Dataset entries:
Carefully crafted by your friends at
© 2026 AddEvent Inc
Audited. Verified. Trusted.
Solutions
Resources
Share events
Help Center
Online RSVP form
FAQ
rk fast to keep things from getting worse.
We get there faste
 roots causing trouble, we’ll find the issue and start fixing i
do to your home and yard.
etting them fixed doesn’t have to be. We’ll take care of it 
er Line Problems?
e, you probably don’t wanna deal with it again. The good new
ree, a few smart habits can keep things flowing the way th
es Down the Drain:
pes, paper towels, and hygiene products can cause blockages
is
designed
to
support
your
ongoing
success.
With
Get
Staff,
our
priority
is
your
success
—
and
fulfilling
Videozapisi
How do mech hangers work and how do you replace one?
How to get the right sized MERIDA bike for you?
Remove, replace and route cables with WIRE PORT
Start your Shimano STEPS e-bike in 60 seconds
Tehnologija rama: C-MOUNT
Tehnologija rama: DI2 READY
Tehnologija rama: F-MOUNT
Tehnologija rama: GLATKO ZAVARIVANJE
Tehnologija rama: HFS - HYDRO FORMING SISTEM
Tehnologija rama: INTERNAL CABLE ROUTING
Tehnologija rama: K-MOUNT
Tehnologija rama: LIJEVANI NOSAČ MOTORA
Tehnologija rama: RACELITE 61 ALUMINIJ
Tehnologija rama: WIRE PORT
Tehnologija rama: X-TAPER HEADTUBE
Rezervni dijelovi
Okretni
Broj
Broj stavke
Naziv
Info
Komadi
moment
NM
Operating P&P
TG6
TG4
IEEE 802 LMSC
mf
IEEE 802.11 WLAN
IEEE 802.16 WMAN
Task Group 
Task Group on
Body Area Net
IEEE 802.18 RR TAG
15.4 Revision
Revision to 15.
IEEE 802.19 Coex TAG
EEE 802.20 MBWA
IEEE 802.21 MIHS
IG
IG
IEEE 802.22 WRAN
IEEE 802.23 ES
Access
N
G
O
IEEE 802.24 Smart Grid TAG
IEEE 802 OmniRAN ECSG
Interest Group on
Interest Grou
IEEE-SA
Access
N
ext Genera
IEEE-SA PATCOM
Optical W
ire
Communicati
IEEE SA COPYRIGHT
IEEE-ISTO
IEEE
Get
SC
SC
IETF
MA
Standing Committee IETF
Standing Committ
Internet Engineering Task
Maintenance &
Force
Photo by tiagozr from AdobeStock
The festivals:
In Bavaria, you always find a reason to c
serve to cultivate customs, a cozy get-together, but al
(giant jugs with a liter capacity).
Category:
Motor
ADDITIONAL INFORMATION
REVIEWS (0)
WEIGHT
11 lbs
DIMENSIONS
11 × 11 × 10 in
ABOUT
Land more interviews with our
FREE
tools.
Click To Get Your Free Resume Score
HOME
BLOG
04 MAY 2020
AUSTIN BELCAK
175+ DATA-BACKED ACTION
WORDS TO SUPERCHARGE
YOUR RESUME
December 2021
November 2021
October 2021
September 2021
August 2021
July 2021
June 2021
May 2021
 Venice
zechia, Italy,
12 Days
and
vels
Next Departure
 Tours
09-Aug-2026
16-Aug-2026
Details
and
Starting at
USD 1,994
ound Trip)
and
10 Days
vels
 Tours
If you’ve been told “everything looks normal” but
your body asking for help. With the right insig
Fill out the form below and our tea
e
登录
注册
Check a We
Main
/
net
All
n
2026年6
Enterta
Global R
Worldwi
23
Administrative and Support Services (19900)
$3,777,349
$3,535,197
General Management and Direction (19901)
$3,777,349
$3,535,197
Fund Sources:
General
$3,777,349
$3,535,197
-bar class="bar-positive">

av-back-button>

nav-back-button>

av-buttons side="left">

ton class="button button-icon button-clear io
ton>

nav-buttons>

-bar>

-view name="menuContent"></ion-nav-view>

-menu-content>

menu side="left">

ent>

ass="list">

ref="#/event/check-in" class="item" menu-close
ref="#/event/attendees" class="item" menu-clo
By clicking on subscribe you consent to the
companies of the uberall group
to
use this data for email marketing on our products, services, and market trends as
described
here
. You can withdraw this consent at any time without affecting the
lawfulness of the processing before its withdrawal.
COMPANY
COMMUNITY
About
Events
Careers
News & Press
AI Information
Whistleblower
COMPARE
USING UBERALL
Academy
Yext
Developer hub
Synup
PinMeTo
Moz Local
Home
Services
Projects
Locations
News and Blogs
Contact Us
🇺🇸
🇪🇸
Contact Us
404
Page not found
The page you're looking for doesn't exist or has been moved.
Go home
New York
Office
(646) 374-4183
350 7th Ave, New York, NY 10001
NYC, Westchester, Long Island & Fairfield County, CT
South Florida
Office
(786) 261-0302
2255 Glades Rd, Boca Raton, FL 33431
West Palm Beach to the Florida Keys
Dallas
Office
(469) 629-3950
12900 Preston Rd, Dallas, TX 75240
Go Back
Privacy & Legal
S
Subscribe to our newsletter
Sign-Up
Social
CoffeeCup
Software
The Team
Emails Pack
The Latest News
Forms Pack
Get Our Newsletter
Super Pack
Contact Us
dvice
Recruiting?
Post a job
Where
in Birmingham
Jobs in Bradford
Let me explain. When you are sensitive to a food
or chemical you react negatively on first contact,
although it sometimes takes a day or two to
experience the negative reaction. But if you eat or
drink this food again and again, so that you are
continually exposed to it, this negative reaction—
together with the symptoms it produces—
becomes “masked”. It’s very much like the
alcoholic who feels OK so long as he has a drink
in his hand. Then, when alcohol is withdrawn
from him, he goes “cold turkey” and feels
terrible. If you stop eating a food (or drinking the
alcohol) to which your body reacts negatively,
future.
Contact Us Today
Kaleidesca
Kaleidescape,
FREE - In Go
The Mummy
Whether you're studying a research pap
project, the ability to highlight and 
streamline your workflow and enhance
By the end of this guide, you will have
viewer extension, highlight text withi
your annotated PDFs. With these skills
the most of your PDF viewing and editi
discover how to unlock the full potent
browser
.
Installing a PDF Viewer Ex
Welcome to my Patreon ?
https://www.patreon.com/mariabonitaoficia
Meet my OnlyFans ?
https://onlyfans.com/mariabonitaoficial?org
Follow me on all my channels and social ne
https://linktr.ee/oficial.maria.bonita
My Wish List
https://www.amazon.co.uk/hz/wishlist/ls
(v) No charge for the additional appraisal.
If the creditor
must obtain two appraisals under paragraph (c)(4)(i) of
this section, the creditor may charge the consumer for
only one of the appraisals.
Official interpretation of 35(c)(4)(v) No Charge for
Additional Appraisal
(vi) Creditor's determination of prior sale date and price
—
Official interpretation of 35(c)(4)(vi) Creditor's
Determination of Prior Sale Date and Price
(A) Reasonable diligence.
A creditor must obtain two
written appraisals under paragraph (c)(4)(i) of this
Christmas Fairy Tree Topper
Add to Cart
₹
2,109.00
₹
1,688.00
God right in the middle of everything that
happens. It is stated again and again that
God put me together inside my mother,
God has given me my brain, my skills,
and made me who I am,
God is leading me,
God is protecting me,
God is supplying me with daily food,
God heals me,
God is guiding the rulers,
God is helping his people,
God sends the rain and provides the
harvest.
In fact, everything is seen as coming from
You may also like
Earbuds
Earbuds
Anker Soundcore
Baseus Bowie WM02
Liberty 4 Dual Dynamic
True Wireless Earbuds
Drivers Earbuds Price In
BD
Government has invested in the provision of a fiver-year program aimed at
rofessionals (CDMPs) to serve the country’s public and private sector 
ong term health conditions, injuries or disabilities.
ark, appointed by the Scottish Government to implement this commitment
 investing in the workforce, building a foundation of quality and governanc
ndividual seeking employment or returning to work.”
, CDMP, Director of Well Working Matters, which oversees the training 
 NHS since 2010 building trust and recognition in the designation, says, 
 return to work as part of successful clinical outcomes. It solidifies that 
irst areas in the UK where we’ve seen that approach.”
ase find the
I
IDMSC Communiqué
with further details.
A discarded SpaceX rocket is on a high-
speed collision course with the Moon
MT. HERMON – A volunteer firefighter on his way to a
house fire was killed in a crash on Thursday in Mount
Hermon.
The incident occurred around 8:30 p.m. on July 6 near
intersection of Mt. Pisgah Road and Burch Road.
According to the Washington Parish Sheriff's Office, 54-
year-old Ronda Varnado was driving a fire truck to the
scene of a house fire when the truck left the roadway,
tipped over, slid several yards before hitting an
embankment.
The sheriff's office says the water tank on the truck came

## What needs to be done
Please repeat every line from the start of the records through the line with "do to your home and yard.", including both the first line and that last one.

## Result for this task
Carefully crafted by your friends at
© 2026 AddEvent Inc
Audited. Verified. Trusted.
Solutions
Resources
Share events
Help Center
Online RSVP form
FAQ
rk fast to keep things from getting worse.
We get there faste
 roots causing trouble, we’ll find the issue and start fixing i
do to your home and yard.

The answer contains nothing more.